* [TEXT UNDER STUDY]:
* * *

This property has a documented history as a industrial and manufacturing facility going back to 1980. Historical insurance policies issued during those prior operations and through 1986 could recover the cleanup costs already paid.
The northern warehouse at this Sumner property was occupied by Exide Technologies — one of the world's largest lead-acid battery manufacturers — from approximately 1980 through 2012. During that period, Exide transported batteries to the site, filled them with sulfuric acid, charged them for use, stored hazardous materials, and conducted on-site wastewater recycling and treatment, resulting in lead and chromium contamination. In 2009, Philips Services Corporation performed cleanup under the Voluntary Cleanup Program, including site restoration, equipment and hazardous materials removal, replacement of the concrete floor slab, removal of floor drains, and cleaning of surficial dust. The site has since received a No Further Action determination. That history could support an insurance cost recovery claim against carriers who issued insurance policies 40+ years ago.

* * *

* [RECORDED DATA]:
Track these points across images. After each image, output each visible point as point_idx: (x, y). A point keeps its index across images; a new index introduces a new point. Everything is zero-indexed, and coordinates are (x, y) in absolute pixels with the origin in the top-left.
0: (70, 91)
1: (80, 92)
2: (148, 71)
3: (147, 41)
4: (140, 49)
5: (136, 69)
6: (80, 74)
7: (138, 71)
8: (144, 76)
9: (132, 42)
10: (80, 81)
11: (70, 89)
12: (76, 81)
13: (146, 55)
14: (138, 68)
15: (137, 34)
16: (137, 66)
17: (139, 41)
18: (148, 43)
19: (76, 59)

* * *

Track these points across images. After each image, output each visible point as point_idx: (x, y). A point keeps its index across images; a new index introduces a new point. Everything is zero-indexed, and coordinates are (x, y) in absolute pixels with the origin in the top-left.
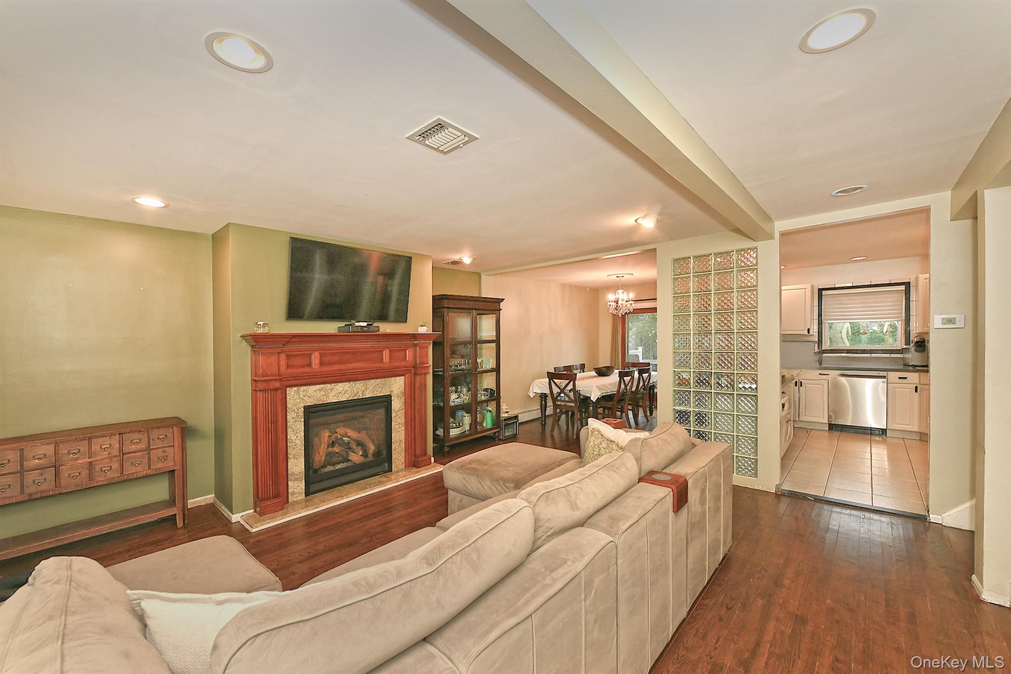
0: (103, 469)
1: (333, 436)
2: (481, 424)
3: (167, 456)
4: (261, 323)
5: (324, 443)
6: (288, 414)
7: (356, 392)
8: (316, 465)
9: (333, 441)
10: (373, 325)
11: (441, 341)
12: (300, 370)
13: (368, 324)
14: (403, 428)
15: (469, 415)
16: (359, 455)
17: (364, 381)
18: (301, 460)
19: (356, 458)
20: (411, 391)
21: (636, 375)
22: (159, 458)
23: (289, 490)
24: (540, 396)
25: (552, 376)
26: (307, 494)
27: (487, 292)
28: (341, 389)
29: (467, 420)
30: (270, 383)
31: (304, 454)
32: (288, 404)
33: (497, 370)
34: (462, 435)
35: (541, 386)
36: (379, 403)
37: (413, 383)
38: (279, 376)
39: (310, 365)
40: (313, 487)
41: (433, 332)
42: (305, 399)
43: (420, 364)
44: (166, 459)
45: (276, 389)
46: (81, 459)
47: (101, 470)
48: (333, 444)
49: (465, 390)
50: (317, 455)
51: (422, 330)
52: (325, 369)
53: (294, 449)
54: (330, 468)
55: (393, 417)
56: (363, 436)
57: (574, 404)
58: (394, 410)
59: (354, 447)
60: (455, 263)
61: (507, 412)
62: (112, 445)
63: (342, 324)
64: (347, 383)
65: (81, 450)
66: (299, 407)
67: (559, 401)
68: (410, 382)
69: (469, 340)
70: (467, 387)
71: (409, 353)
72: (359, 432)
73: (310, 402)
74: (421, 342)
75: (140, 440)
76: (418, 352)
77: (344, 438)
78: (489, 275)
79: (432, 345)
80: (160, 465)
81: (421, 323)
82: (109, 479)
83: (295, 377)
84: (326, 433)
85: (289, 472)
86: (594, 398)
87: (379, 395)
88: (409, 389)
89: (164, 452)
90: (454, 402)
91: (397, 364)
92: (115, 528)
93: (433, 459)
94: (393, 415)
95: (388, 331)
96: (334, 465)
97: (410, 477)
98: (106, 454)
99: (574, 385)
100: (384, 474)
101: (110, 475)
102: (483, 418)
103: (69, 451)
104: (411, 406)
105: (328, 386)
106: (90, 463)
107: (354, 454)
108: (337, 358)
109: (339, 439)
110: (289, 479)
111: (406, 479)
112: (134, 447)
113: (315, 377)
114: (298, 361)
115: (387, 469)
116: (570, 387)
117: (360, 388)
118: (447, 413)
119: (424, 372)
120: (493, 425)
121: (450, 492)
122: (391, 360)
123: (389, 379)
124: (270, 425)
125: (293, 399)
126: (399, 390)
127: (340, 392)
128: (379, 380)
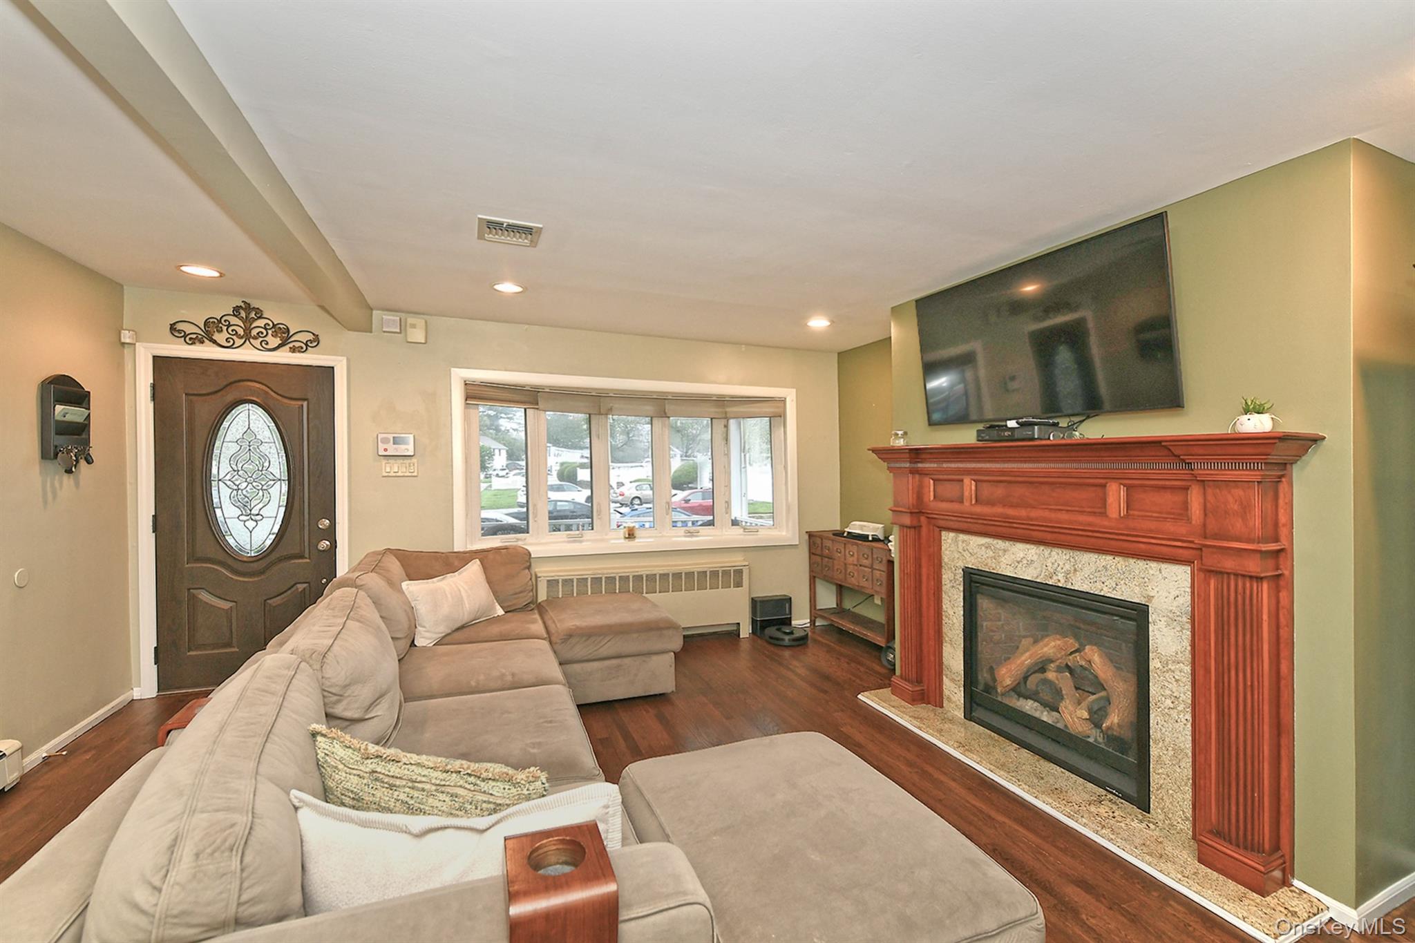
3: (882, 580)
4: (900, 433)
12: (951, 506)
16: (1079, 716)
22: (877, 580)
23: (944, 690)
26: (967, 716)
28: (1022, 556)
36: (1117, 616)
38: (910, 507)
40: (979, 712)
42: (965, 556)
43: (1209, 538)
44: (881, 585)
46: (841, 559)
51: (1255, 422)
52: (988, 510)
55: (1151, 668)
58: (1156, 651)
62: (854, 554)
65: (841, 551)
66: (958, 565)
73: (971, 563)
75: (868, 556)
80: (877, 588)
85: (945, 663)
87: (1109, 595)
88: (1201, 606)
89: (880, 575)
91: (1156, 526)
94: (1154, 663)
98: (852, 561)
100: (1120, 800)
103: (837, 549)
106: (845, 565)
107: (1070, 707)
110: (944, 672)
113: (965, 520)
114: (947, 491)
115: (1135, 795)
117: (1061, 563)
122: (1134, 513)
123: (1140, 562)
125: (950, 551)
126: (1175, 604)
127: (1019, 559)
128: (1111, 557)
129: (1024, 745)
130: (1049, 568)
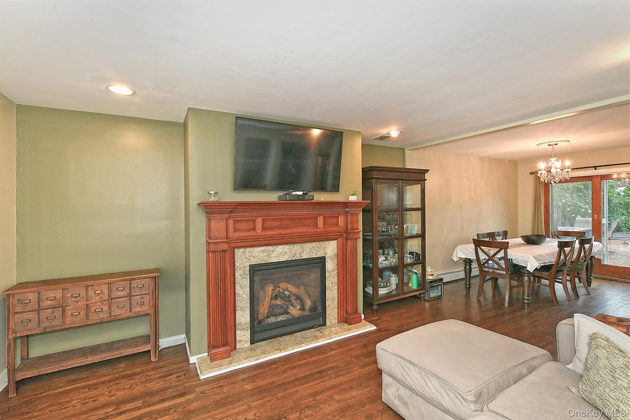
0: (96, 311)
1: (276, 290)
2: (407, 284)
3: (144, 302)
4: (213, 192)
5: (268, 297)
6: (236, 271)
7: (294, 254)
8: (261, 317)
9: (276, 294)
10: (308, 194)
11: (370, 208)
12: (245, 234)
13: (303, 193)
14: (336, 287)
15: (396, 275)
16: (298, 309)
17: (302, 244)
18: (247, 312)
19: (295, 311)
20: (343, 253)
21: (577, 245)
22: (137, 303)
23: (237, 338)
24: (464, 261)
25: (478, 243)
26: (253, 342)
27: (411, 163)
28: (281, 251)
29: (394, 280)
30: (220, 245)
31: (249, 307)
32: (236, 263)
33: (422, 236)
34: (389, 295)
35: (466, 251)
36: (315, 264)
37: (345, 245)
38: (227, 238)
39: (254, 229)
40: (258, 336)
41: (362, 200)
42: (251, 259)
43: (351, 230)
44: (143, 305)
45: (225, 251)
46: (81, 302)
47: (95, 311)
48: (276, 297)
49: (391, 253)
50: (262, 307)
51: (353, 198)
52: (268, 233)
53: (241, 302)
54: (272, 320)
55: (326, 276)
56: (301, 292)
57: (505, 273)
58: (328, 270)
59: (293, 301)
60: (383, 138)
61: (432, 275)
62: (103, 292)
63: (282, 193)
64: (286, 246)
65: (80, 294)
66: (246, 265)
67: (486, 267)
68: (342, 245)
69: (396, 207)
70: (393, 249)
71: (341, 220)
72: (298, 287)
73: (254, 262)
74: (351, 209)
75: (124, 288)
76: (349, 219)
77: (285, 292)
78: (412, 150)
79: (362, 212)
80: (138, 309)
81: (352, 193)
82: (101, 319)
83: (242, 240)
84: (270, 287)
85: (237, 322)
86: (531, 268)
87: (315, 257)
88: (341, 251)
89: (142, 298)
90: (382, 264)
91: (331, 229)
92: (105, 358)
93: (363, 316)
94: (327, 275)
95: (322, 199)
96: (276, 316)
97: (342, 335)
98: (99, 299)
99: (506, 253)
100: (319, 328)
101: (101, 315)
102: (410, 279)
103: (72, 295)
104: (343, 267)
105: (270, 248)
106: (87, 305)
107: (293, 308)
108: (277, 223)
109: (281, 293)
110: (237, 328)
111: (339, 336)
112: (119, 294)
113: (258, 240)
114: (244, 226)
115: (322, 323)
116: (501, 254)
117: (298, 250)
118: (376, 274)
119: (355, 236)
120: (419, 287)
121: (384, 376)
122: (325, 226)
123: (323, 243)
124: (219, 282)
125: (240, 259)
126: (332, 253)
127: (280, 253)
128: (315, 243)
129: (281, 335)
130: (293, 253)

* * *

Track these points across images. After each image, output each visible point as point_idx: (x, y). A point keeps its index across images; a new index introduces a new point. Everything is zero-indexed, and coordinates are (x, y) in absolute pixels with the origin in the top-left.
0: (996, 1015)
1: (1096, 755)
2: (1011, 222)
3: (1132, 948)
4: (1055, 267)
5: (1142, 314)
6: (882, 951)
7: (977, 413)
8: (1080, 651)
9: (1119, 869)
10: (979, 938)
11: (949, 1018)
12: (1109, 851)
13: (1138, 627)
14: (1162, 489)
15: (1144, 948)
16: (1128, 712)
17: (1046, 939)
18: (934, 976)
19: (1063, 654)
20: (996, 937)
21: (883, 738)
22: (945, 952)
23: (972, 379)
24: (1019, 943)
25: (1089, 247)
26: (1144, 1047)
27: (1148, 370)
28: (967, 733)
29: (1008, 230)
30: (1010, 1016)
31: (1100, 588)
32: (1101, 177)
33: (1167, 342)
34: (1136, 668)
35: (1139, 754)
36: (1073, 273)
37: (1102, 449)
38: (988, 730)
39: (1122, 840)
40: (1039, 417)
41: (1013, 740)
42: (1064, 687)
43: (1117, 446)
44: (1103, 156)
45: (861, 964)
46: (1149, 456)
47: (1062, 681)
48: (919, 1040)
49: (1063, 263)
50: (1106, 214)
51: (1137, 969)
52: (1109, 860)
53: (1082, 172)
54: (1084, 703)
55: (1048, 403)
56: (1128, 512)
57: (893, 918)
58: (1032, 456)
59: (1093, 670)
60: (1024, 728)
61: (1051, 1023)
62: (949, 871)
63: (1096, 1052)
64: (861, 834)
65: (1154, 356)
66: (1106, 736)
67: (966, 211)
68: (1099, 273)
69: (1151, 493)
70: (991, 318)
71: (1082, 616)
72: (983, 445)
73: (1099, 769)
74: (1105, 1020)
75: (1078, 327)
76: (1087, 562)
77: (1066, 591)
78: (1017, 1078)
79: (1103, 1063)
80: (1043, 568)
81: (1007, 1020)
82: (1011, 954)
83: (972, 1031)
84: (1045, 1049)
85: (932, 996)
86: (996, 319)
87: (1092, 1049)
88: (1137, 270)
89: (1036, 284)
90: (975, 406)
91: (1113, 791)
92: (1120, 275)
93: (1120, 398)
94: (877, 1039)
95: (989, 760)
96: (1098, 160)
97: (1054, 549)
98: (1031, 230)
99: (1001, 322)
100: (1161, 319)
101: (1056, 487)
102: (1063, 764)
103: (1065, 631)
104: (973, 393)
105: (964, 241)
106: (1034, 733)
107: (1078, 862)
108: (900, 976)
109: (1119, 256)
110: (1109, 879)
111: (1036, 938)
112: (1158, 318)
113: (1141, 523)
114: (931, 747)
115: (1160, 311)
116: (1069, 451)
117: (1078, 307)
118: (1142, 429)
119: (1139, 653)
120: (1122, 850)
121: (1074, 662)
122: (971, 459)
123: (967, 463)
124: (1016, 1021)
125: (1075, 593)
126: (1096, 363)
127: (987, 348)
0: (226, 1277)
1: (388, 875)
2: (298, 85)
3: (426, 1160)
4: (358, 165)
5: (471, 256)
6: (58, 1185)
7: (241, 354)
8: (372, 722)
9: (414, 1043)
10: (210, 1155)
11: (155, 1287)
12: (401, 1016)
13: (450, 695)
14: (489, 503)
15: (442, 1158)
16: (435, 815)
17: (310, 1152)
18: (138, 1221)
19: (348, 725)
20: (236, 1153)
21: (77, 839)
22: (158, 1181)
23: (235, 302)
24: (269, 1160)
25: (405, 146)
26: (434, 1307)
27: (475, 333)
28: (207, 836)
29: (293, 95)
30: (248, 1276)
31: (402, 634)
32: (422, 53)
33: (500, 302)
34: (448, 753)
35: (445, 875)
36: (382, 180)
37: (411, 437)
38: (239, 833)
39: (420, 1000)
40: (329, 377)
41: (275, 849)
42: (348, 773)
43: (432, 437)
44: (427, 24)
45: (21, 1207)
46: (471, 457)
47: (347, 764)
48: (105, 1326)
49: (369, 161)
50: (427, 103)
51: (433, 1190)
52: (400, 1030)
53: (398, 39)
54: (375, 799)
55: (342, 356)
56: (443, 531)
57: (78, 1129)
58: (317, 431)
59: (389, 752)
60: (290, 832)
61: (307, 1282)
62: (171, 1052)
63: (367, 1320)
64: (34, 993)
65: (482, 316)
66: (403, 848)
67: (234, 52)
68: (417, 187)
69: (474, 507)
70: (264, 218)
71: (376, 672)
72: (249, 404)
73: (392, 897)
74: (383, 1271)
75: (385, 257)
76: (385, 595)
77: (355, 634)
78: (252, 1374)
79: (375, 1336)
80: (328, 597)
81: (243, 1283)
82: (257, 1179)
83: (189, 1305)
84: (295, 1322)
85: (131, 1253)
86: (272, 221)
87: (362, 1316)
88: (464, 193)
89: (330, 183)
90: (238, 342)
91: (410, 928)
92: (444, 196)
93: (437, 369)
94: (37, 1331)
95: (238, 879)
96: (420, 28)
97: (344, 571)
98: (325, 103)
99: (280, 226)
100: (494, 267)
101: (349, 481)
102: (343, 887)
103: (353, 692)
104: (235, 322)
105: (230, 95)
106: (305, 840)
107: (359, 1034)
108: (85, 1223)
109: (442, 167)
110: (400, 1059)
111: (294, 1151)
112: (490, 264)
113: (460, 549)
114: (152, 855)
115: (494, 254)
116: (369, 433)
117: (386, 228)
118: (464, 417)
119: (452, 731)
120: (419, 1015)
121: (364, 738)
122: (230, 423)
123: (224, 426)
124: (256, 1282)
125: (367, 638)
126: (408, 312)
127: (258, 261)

* * *

* [REQUIRED ACTIONS]:
1) Answer these questions from the text about the Sumner property.
(a) Which company occupied the northern warehouse?
(b) In what year did Philips Services Corporation perform the cleanup?
(c) Through what year were the historical insurance policies issued?
2) Duplicate the passage of the text about the Sumner property from "This property has" up to and including "costs already paid.".
3) List every cleanup activity that the text about the Sumner property names as part of the work done under the Voluntary Cleanup Program.
Work only from the text about the Sumner property, not from the records.

* [TASK SOLUTIONS]:
1)
(a) Exide Technologies
(b) 2009
(c) 1986

2)
This property has a documented history as a industrial and manufacturing facility going back to 1980. Historical insurance policies issued during those prior operations and through 1986 could recover the cleanup costs already paid.

3)
- site restoration
- equipment and hazardous materials removal
- replacement of the concrete floor slab
- removal of floor drains
- cleaning of surficial dust